Expect More Retirees to Return to Work as Inflation Continues

Inflation has risen yet again at a rate not seen in four decades, and as costs continue to climb on basic living essentials such as food, many who are close to retirement are delaying it, and those in retirement are being forced back to the workplace, reports the Wall Street Journal.

Economists believe that it could be a positive for the overall economy as more workers help to potentially promote growth, but for those impacted, it’s been a hard wakeup call for their retirement plans being misaligned for a rising rate environment.

“We’re beginning to see the migration of the older cohort who expected to live on fixed income in a low interest-rate and low inflation environment,” explained Joseph Brusuelas, chief economist at RSM US LLP. “That has not materialized; therefore they have to come back to the labor force to create the conditions so they can retire.”

The onset of the pandemic in 2020 saw a growing number of people retiring earlier than they had expected, around 2.6 million, as estimated by Miguel Faria-e-Castro, Federal Reserve Bank of St. Louis senior economist. With vaccines, reopening, the potential for remote work for many white-collar positions, and the pressures from inflation, workers and retirees are returning to jobs at increasingly high levels. The national participation rate for jobs was 62.4% in March, a gain over the 61.7% in October 2021.

“Really what you’re dealing with is an inflationary shock that has elicited a change in behavior,” Faria-e-Castro said, discussing the unprecedented numbers of retirees re-entering the workforce.
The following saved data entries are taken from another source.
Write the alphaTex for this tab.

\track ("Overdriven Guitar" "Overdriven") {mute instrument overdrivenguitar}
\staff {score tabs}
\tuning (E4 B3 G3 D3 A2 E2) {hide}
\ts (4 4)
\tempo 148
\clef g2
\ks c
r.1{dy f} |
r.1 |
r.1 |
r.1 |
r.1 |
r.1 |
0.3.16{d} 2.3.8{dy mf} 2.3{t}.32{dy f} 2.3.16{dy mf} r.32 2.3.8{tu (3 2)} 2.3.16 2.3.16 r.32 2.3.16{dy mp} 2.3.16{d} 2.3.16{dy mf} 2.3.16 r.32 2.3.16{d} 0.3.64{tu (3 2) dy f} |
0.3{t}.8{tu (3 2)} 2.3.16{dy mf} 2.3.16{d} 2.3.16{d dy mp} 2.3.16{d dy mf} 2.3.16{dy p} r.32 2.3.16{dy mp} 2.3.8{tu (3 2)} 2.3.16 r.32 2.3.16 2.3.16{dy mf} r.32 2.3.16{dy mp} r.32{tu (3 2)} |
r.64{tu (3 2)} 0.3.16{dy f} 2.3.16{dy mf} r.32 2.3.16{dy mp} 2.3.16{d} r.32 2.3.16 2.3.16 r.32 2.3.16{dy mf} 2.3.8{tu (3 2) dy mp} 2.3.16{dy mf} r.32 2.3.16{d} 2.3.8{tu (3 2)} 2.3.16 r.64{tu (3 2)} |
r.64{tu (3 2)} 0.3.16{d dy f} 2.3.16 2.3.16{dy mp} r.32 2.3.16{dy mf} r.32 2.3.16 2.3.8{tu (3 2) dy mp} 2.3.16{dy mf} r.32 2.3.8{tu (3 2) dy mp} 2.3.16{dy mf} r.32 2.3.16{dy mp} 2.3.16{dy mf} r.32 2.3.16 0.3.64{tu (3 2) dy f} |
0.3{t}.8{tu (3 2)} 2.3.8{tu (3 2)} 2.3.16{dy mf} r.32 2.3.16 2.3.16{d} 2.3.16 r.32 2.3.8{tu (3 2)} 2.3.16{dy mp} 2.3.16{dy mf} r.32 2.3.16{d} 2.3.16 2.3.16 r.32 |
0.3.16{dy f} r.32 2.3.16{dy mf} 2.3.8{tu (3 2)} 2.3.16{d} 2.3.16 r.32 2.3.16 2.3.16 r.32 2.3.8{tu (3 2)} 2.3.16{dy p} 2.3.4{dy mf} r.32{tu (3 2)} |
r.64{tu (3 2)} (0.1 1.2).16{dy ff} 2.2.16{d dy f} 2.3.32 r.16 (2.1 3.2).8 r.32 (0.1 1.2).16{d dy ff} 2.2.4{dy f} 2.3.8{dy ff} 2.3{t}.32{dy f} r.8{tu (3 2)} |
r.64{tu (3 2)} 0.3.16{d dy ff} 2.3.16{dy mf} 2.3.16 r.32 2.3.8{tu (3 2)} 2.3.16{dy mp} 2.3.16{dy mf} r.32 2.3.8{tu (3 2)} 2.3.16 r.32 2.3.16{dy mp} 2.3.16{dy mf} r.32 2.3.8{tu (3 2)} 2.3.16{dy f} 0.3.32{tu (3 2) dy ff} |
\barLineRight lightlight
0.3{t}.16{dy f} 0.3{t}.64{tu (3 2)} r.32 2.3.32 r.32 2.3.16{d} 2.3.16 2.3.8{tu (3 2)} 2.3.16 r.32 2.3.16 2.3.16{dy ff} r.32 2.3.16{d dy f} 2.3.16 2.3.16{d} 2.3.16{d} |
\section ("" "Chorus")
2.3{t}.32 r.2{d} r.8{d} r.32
Pressures from rising rates and the impacts they are having to fixed income are very looming concerns for those looking to retire soon, causing many to delay that decision as they work to build their savings more. That uncertainty is doubly hard for those already retired and living on a shrinking amount of fixed income as interest rates climb.

“For retirees, it’s very hard to know if they’ve saved enough,” said Kathryn Edwards, an economist at Rand Corp., going on to explain that rising rates are now the “big X-Factor that’s becoming more unpredictable.”